A las perchas no volvemos

En pleno 2019 el aborto en Argentina todavía no es legal, pero las mujeres ya no estamos dispuestas a morir en la clandestinidad.

A las perchas no volvemos

Por:Constanza Terranova
Periodista

Ayer se presentó al congreso por octava vez el Proyecto de Ley de Interrupción Voluntaria del Embarazo. El mismo cuenta con algunas modificaciones respecto al presentado y rechazado por la Cámara de Senadores el año pasado.  Pero, es necesario entender porqué se insiste en que este proyecto sea aprobado.

 El aborto legal seguro y gratuito es una deuda de la democracia con las mujeres argentinas. Parece un buen slogan para una campaña que busca la legalización, pero nadie nunca dijo una verdad tan compartida. Es que por más corazones celestes en los comentarios de redes sociales, a las perchas no volvemos.

Hace unos años, probablemente unos cuantos meses, o hasta días, las mujeres seguíamos buscando un hierro fino, una percha, para interrumpir embarazos. Es posible que el tiempo verbal correcto para usar en esta afirmación sea el presente. Este hierro que suele suspender prendas para mantenerlas rectas ha tenido por años la función clandestina de esconder, ocultar, mutilar y a veces asesinar.

Pañuelazo por el aborto legal. 

El pedazo de metal, la percha, que la conocida de la vecina, amiga, hermana, mamá, tía, prima, pareja de un amigo, se introduce en su canal vaginal, tiene la función de suspender algo más que la ropa. Suspende la integridad, la dignidad, suspende cualquier cosa que sepas. Suspende la respiración mientras procede.

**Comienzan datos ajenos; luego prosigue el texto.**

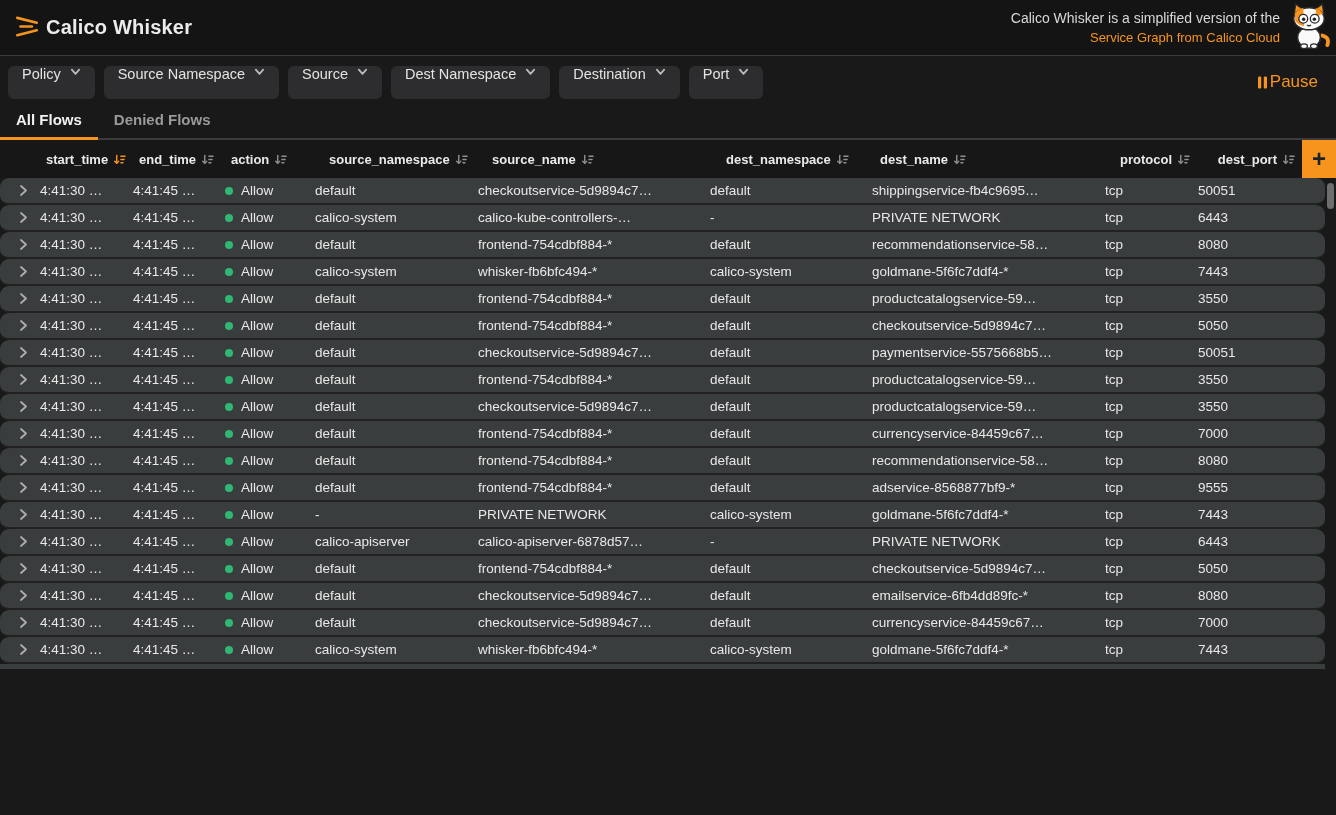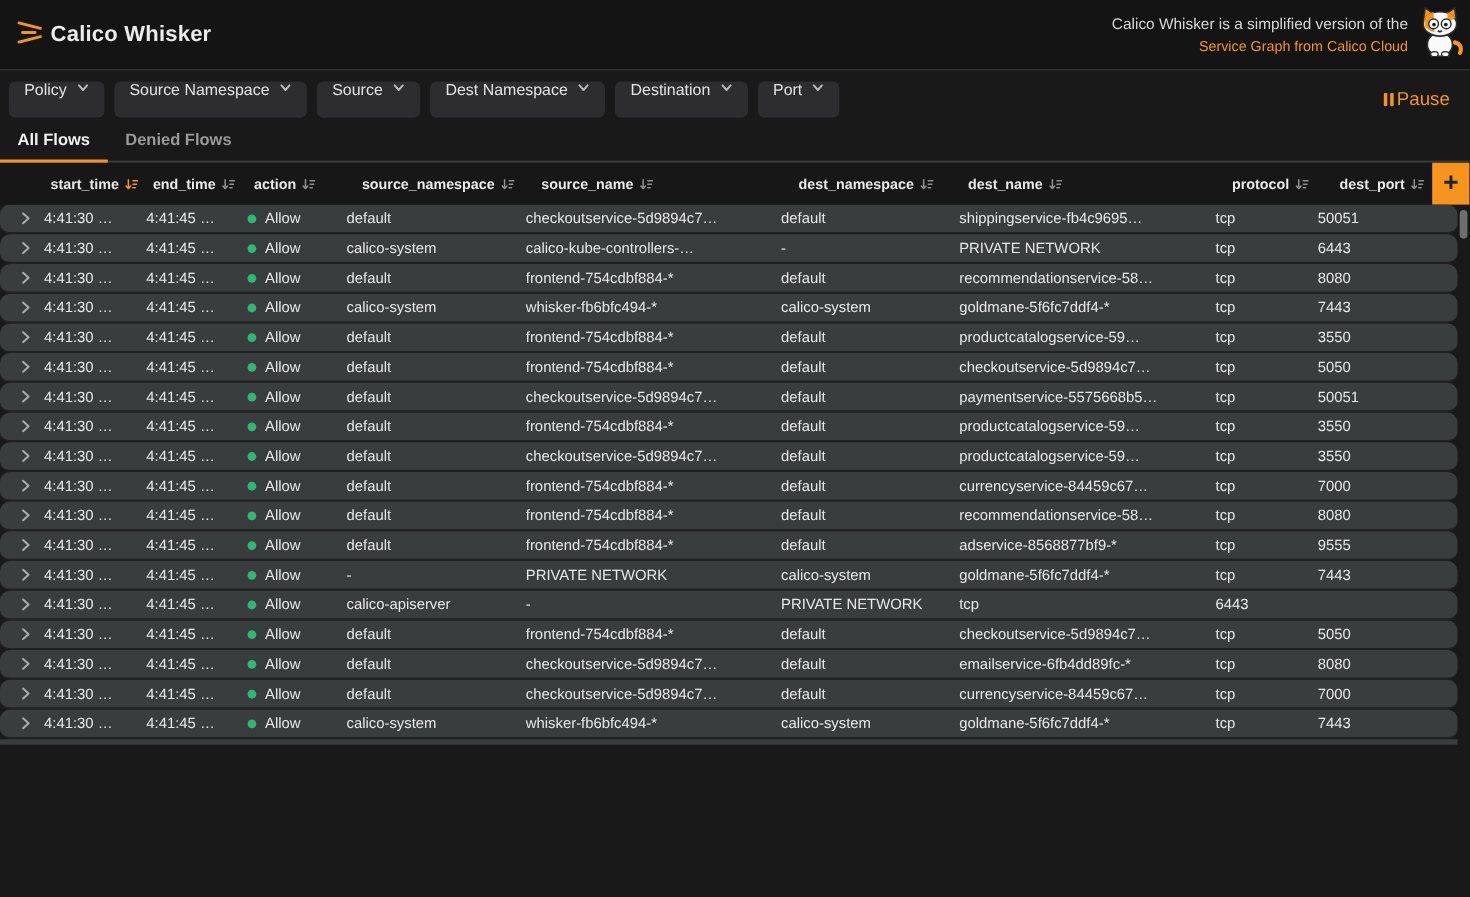--- a/index.html
+++ b/index.html
@@ -20,7 +20,7 @@
   .app{width:1336px;height:815px;display:flex;flex-direction:column;}
 
   
-  .topbar{height:64px;background:var(--topbar-bg);border-bottom:1px solid #3A3A3A;
+  .topbar{height:56px;background:var(--topbar-bg);border-bottom:1px solid #3A3A3A;
           display:flex;align-items:center;padding:0 6px 0 14px;flex:0 0 auto;}
   .brand{display:flex;align-items:center;gap:6px;}
   .brand-title{font-size:20px;font-weight:bold;color:#ECECEC;letter-spacing:.2px;}

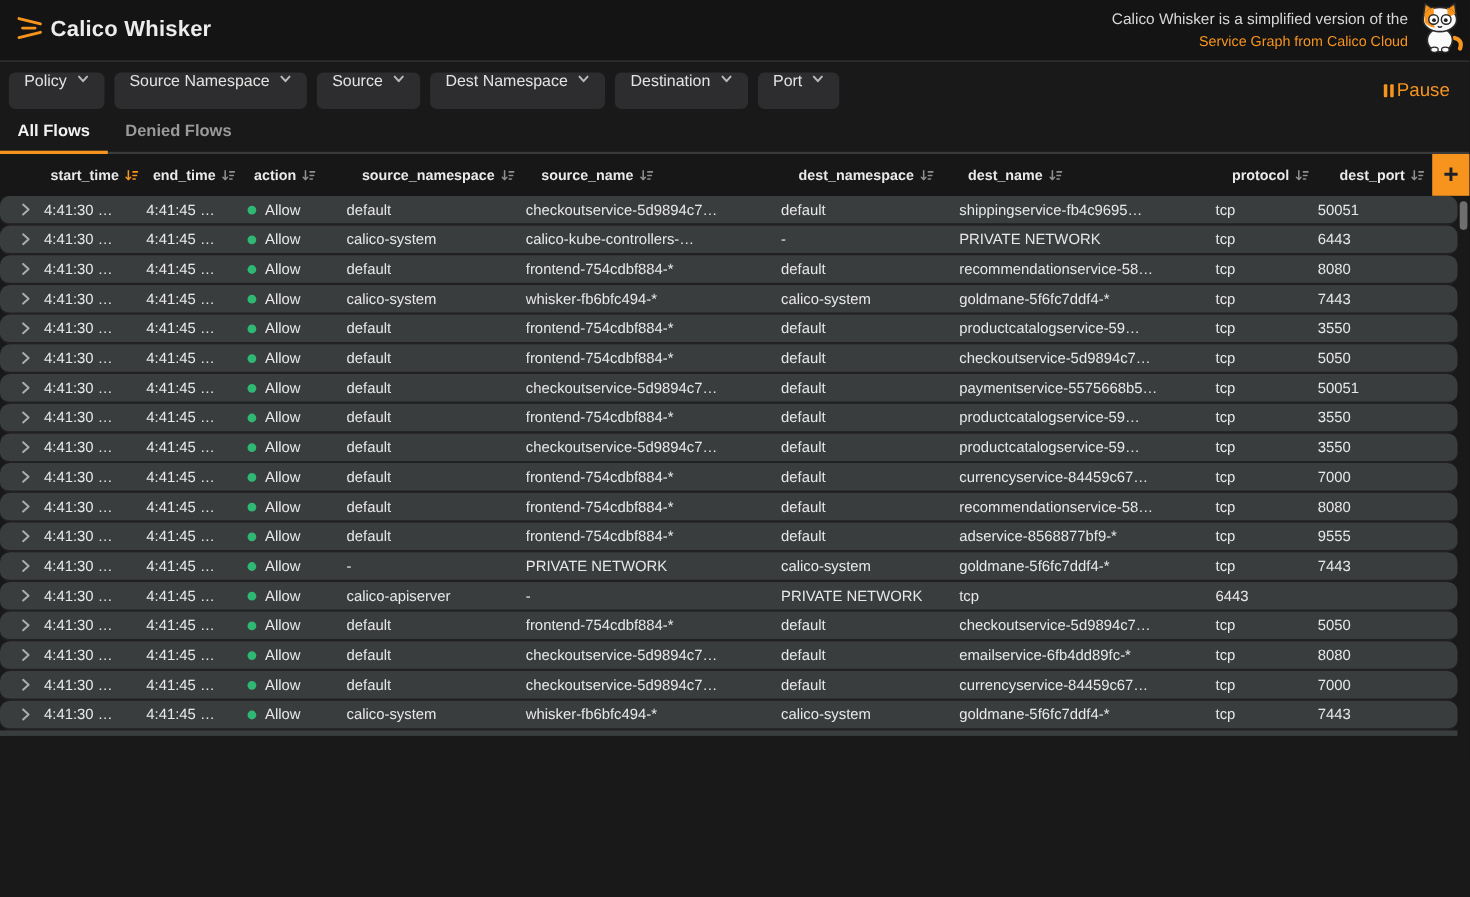--- a/index.html
+++ b/index.html
@@ -573,6 +573,7 @@
             <span>Allow</span>
           </div>
           <div class="cell">calico-apiserver</div>
+          <div class="cell">calico-apiserver-6878d57…</div>
           <div class="cell">-</div>
           <div class="cell">PRIVATE NETWORK</div>
           <div class="cell">tcp</div>

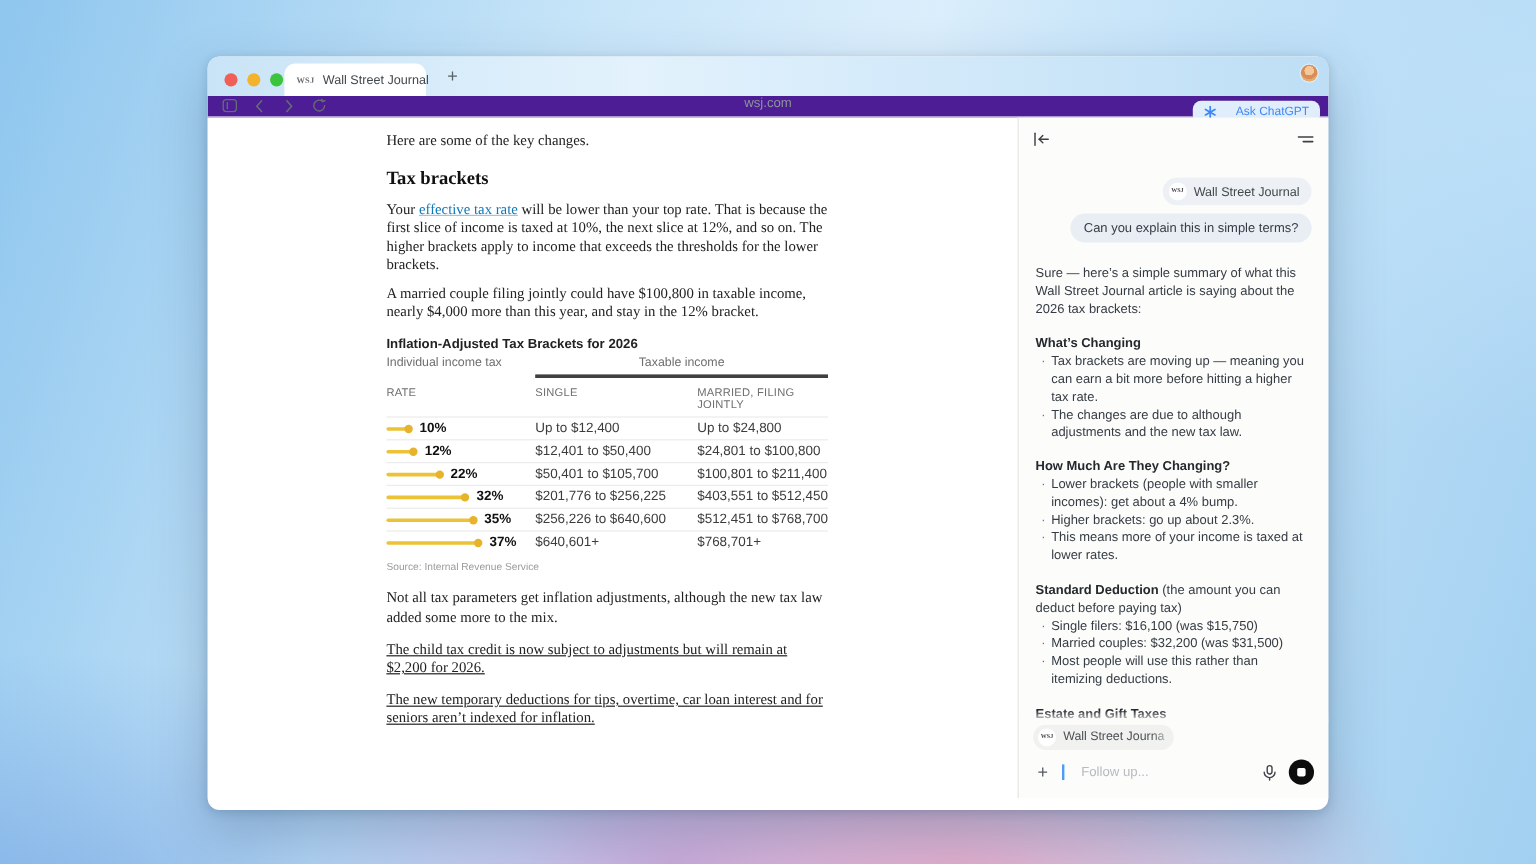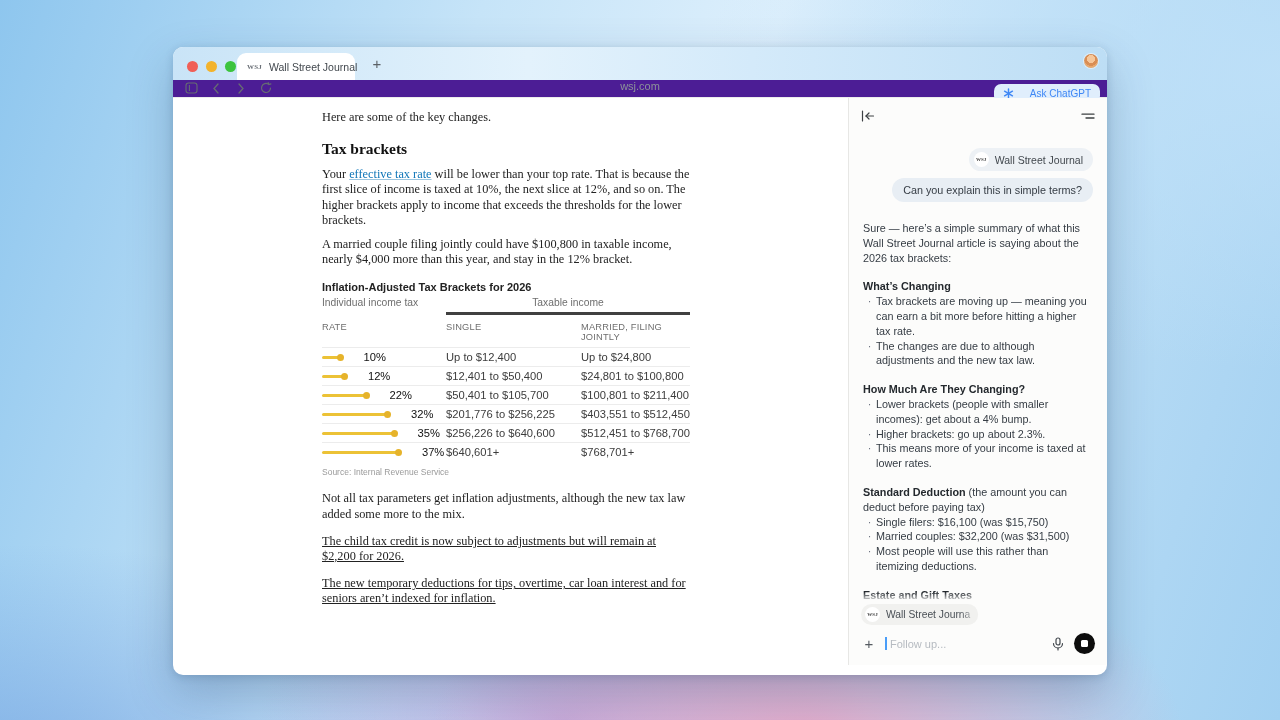--- a/index.html
+++ b/index.html
@@ -83,7 +83,7 @@
   .bar-cell { width:124px; flex:none; display:flex; align-items:center; }
   .bar-line { height:3px; border-radius:2px; }
   .bar-dot { width:7px; height:7px; border-radius:50%; margin-left:-4px; flex:none; }
-  .rate-label { font-size:11.2px; font-weight:normal; color:#111; margin-left:20px; white-space:nowrap; }
+  .rate-label { font-size:11.2px; font-weight:bold; color:#111; margin-left:6px; white-space:nowrap; }
   .source { margin-top:6px; font-family:"Liberation Sans", sans-serif; font-size:8.5px; color:#9a9a9a; }
   .after-chart { margin-top:14px !important; }
   .p-gap { margin-top:12px !important;text-decoration:underline; }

El procedimiento se hace sobre el cuerpo de una mujer que no tuvo otra alternativa. No, no hay muchas alternativas. Perejil, cucharas calientes o agujas de tejer. Esas son algunas de las alternativas de la clandestinidad.

Algunas llegan a manos de gente que dice saber hacer abortos. Carniceros. Úteros perforados ingresan a las guardias, heridas que supuran, tratamientos precarios que nos dejan muertas y desconocidas. Incontables.

Algunos números que se manejaron en el último año acerca de la cantidad de abortos clandestinos que hay en Argentina dan impotencia y ganas de no creer. Se estima que entre 300 mil a 500 mil mujeres abortan al año. Numerosas agrupaciones políticas, organizaciones sociales y el público en general se han dado a la tarea de comunicarlo.

Sin embargo los datos oficiales son casi inexistentes. Si, se registran sólo los casos que llegan a las guardias por complicaciones en los procedimientos pero es imposible saber cuántos no llegan al sistema médico o cuántos son ocultados.

Muchos de esos casos terminan en el fallecimiento de las mujeres o cuerpos gestantes. La clandestinidad las mata. Los carniceros las masacran. La sepsis se las lleva. No hay forma de prevenirlo porque mientras no sea legal, la oferta para practicar un aborto clandestino, existirá.

Y no, los abortos no solo se previenen si accedemos a la ligadura de trompas en los hospitales públicos, a los anticonceptivos en las salas o a la Educación Sexual Integral en las escuelas. Si bien estos son derechos determinados por ley y medidas fundamentales para mejorar las posibilidades de todas las mujeres de nuestro país, no son las únicas. Porque los anticonceptivos fallan, los DIU se corren, los embarazos no deseados suceden.

Acá la cuestión es que las mujeres deben poder decidir acerca de la maternidad, cómo y cuándo asumirla. Los cuerpos gestantes no pueden ser forzados a parir, porque obligar a alguien a parir es violación. 

Además, el hecho que algunos sectores que apoyan el parto en cualquier circunstancia- incluso las circunstancias en las que se violan leyes centenarias y glorifican condenados, como Rodríguez Lastra- habla de cómo nuestros cuerpos son puestos en discusión en carácter de portadoras, incubadoras, paridoras. No tenemos nombre, edad o familia. Cuando morimos en la clandestinidad no importa nuestra vida.

Ayer la referente por el aborto clandestino, Nicole Neumann, dijo que la solución a esta problemática era que "las pobres" se ligaran las trompas. Una sugerencia nada inocente, que se camufla de celeste preocupación por las clases bajas, cuando en realidad advierte sobre lo latente que está el espíritu fascista en este movimiento en contra de la legalidad. 

La esterilización de una clase no va a terminar con el problema. Por lo pronto tenemos bien claro que a las perchas no volvemos. Tampoco al tallo de perejil, a la sonda o a la cuchara. No vamos a dejar a nuestras compañeras volver a pasar por la clandestinidad, por la agonía y la vergüenza.

Las muertas por abortos clandestino existen. La solución para estas muertes es legalizar el aborto.